PDE Files 9th Circuit Court of Appeals Amicus Brief in Doe v. Horne


Congress passed Title IX to ensure that female students in the United States could access the same benefits and opportunities enjoyed by male students. As one might expect, Title IX recognizes two categories of students: males and females. Consistent with its purpose, the law repeatedly speaks about benefits provided by “one sex” versus “the other sex,” and sometimes references “both sexes.” Title IX, by its very nature, is comparative: it requires school administrators—and the courts overseeing them—to compare the opportunities afforded to one group with the opportunities afforded to another.

It is impossible to compare two things, however, if neither has a verifiable definition. The issue before the Court in this case is straightforward: what did Congress mean when it required equal treatment for members of each “sex”? Appellees try to sidestep this question by invoking the Supreme Court’s decision in Bostock v. Clayton County, 140 S. Ct. 1731 (2020), and a loose collection of inapposite circuit opinions like Grimm v. Gloucester County School Board, 972 F.3d 586 (4th Cir. 2020). See, Dkt. 3 at 9, 13; Dkt. 65 at 11 & n.9, 12, 15. But Bostock interpreted a different statute—with a different structure and different purpose—and the Court specifically disavowed that its reasoning was controlling for Title IX purposes. And while Grimm applied Bostock to a discrete issue in the Title IX context, the Fourth Circuit’s reasons for doing so are inapplicable to this case.

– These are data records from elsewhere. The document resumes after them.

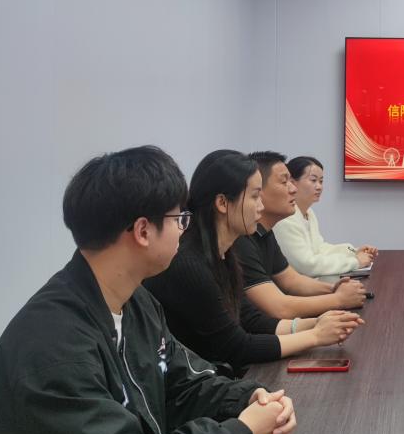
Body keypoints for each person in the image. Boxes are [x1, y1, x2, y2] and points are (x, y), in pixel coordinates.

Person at [0, 146, 296, 434]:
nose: (183, 229)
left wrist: (249, 398)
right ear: (143, 230)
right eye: (179, 219)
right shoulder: (53, 350)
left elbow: (181, 382)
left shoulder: (135, 301)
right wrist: (242, 432)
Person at [144, 150, 362, 375]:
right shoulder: (190, 263)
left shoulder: (225, 252)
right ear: (222, 203)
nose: (261, 206)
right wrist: (315, 335)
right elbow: (236, 347)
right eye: (255, 196)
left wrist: (316, 323)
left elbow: (249, 319)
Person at [233, 152, 369, 320]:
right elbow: (279, 308)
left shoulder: (265, 232)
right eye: (285, 182)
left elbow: (291, 280)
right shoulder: (241, 241)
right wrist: (338, 299)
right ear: (259, 191)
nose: (293, 189)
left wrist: (335, 289)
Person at [273, 155, 378, 277]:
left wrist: (353, 252)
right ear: (292, 182)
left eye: (321, 181)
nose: (319, 187)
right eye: (313, 180)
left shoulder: (309, 212)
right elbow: (307, 265)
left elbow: (320, 249)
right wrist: (355, 262)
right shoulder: (285, 218)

The plain text, structure, history, and purpose of Title IX all point to one conclusion: that “sex” refers to biological and inalterable differences between males and females, and the law protects athletic competitions that are separated on that basis. As the Eleventh Circuit recently observed, “[t]here simply is no alternative definition of ‘sex’ for transgender persons as compared to nontransgender persons under Title IX.” Adams by & through Kasper v. Sch. Bd. of St. Johns Cnty., 57 F.4th 791, 813-14 (11th Cir. 2022) (en banc). Because Arizona’s policy provides equal opportunities for both sexes, it is permissible under—and, in fact, required by—Title IX. The district court’s decision should be reversed.